When my grandmother left the country, my mother struggled less than others would have when it came to independence. She had to fend for herself from early on. However, my mother still had a very hard time forgiving her. They called each other rarely, and those calls were mostly at the request of my grandmother. Beside those few calls, there was no other contact between the two of them.
“Even though my mom has tried to explain her reasoning many times, I just couldn’t grasp how she could leave us like that,” my mother told me.
This stain in the relationship didn’t dissipate quickly, either. The first time they saw each other afterward was over three years later, when my mother, a sophomore in college, flew to Germany to stay with my grandmother. This only initiated the process of reconciliation.
“In some ways, it got harder to understand when I became a parent. She’s apologized to me many times, and eventually I realized that I had to choose whether or not to forgive her.”
With time, my mother came to the conclusion that forgiving my grandmother was the healthiest thing to do. “I wanted to have a relationship with her. I could just as easily have never spoken to her again, and that would’ve been it, but I didn’t want that.” She also wanted my grandmother to be able to form a relationship with me and my sister; the value of family seemed most important.
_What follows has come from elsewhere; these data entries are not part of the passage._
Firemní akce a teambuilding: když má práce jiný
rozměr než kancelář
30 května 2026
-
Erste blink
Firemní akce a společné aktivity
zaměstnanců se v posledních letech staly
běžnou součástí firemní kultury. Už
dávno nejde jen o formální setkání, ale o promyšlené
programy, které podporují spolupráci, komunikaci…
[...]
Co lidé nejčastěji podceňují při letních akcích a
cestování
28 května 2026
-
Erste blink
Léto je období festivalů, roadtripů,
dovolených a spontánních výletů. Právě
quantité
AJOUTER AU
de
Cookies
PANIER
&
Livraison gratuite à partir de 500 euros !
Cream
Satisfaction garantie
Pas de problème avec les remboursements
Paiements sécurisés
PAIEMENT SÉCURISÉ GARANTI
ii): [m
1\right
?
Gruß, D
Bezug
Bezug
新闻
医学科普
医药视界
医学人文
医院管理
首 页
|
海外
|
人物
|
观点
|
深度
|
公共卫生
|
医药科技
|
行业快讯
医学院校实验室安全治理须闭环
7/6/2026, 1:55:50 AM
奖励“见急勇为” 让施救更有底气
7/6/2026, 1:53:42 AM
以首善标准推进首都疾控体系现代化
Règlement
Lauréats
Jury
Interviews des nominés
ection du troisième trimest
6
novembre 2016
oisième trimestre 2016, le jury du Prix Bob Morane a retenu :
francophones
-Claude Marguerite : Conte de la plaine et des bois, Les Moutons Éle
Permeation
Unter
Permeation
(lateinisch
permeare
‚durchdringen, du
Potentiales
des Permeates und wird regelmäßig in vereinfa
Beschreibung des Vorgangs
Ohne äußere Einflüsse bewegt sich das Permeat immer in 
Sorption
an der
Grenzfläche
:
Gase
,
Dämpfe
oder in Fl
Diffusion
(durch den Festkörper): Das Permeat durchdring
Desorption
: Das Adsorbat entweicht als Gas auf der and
Nowadays, Mom is gone a lot more than she has been. This past December, she took a new job as CEO of a start-up, working with machine learning to assess egg quality of women trying to get pregnant. This came after she quit her old job as an executive with the IVF company she was with for so long. She broke this news to me amid normal conversation, and I would have expected nothing else. Her new company is located in Toronto, and she flies out almost weekly, for three or four days at a time. My mother is trying to present the start-up company in conferences, looking for investment wherever she can find it. On the days she is home, she works until the late hours of the night. In December I performed in a musical that I had written and directed, staying at school late with my cast during two of the toughest weeks of the school year. She couldn’t come. In mid-January, while I was sitting and doing homework on an average Tuesday night, I got into my first college. She wasn’t there.
It’s selfish to blame her. How dare I think that, I tell myself, she is working hard for you and your future. I know that’s true, of course I do. I’m privileged to have the caring parents that I do. I’ve never really felt an absence that I know my mother felt. When I grow older, and my children ask me about what my teenage life was like, I’ll be able to recount experiences of outings with friends and family vacations without feeling like I’m hiding something. However, as both my schedule and my mother’s become more filled, and the amount of time we spend together shrinks, I can only get a hint of the pain that I know she felt for several years.